Pixel coordinate listings
=== Section Start ===
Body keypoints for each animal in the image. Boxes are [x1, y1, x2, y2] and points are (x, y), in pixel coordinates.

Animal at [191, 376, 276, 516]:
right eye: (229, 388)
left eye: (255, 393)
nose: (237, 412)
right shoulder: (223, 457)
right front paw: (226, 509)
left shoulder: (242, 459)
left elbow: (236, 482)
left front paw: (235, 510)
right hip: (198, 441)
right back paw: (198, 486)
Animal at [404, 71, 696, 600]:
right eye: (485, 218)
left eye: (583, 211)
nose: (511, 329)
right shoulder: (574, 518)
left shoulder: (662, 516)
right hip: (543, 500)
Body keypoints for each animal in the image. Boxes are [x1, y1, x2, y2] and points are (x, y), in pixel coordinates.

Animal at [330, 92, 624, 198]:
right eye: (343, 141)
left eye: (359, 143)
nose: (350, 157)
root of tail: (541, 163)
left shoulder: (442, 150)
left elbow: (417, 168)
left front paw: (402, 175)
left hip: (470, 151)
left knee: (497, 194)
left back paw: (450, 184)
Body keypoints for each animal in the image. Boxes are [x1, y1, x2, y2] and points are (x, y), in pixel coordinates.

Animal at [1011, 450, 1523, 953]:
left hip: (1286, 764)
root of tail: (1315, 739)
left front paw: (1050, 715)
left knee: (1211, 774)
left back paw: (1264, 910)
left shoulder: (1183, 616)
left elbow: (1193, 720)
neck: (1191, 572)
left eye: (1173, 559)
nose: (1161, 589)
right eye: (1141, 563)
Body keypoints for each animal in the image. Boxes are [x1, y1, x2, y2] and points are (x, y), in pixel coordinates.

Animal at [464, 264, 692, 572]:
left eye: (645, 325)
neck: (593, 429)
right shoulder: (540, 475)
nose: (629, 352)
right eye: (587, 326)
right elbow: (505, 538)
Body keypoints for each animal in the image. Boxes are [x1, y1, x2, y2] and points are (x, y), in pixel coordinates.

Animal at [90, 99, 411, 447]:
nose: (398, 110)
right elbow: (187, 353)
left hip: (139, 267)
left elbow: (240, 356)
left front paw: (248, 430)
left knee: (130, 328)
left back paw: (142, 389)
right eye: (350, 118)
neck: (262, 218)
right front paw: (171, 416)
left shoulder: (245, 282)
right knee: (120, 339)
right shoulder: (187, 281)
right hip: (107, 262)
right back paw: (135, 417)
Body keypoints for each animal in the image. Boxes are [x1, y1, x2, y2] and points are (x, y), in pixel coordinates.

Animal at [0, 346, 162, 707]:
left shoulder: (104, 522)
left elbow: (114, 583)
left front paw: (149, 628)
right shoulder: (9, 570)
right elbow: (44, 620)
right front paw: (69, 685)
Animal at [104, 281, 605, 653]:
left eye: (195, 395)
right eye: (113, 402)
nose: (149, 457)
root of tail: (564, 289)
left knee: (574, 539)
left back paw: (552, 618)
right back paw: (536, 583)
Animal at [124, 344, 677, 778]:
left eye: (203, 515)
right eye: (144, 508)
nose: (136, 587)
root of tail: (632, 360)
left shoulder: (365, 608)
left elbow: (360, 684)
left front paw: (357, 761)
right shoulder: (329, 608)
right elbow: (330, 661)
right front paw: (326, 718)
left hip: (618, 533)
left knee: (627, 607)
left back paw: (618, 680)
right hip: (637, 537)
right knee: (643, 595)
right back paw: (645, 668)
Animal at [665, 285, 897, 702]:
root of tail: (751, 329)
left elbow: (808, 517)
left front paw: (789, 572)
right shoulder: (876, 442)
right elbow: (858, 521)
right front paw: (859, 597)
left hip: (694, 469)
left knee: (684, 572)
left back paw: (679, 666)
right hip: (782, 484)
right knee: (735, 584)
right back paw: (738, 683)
=== Section End ===
Task instructions >> Wherever the string "back" appears in a line of the records above, copy that line.

Written reply >>
right back paw: (198, 486)
left back paw: (450, 184)
left back paw: (1264, 910)
left back paw: (142, 389)
right back paw: (135, 417)
left back paw: (552, 618)
right back paw: (536, 583)
left back paw: (618, 680)
right back paw: (645, 668)
left back paw: (679, 666)
right back paw: (738, 683)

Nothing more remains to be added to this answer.